In my research work, a multi-branched constitutive model is applied to predict the complicated dependency of the SM performance on thermo-temporal conditions in an SM cycle, as well as analyze the energy releasing mechanism within the polymer system. We also demonstrated that the influence of programming conditions to the free recovery can be unified by a reduced programming time that uniquely determines shape fixity, which consequently uniquely determines the shape recovery with a reduced recovery time. As seen in the following shape memory performance map (SMP-map), when predict the polymer shape fixity, the only thing we need to do is calculating the reduced programming time according to the thermal history. For the free recovery, after calculating the reduced free recovery time based on the recovery condition, we can predict recovery ratio in combining with the pre-determined shape fixity. A detailed procedure on how to use the constructed SMP-map can be found on here.

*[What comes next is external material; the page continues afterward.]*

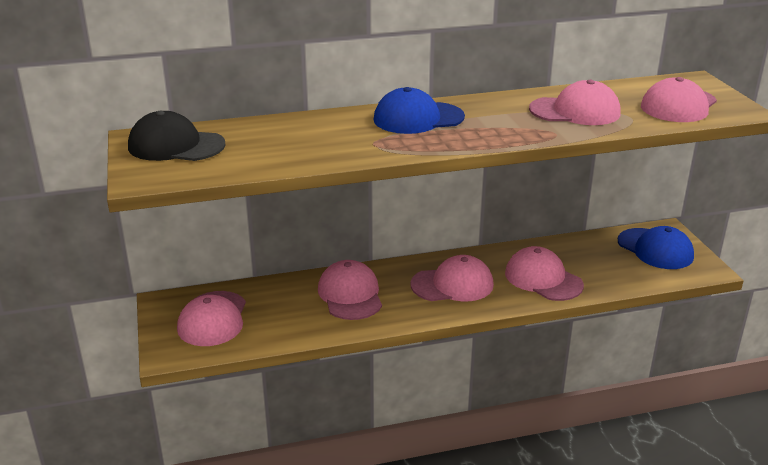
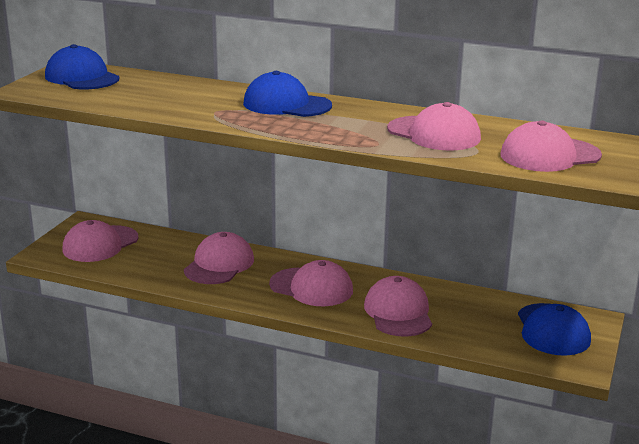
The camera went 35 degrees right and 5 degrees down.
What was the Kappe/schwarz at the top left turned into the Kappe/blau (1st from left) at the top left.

Reprocessing and recycling of thermosetting polymers is inherently difficult for traditional technology because of their chemically cross-linked nature. Disposal of such polymer wastes typically requires landfills, or high temperature or toxic chemicals, which lead to significant environmental concerns. By introducing exchangeable bonds into the polymer system, the cross-linked thermoset can rearrange their microscopic topology at high temperatures without impairing the network integrity. This new technology will enable a malleable, reparable, recyclable and yet insoluble thermoset network, and also save many problems for environmental protection.
The following figure shows a typical recycling routine in my study. When heat is applied, the pulverized polymer can be welded on the interfaces and tends to be a compacted and consolidated form. Further heating renders an essentially complete welding effect where the sample appears transparent and resembles the fresh sample. This process can be repeated several times in manufacturing complex objectives. My research works involve characterizing the mechanical properties of the recycled thermoset polymers, as well as constitutive modeling of interface behavior during the welding process.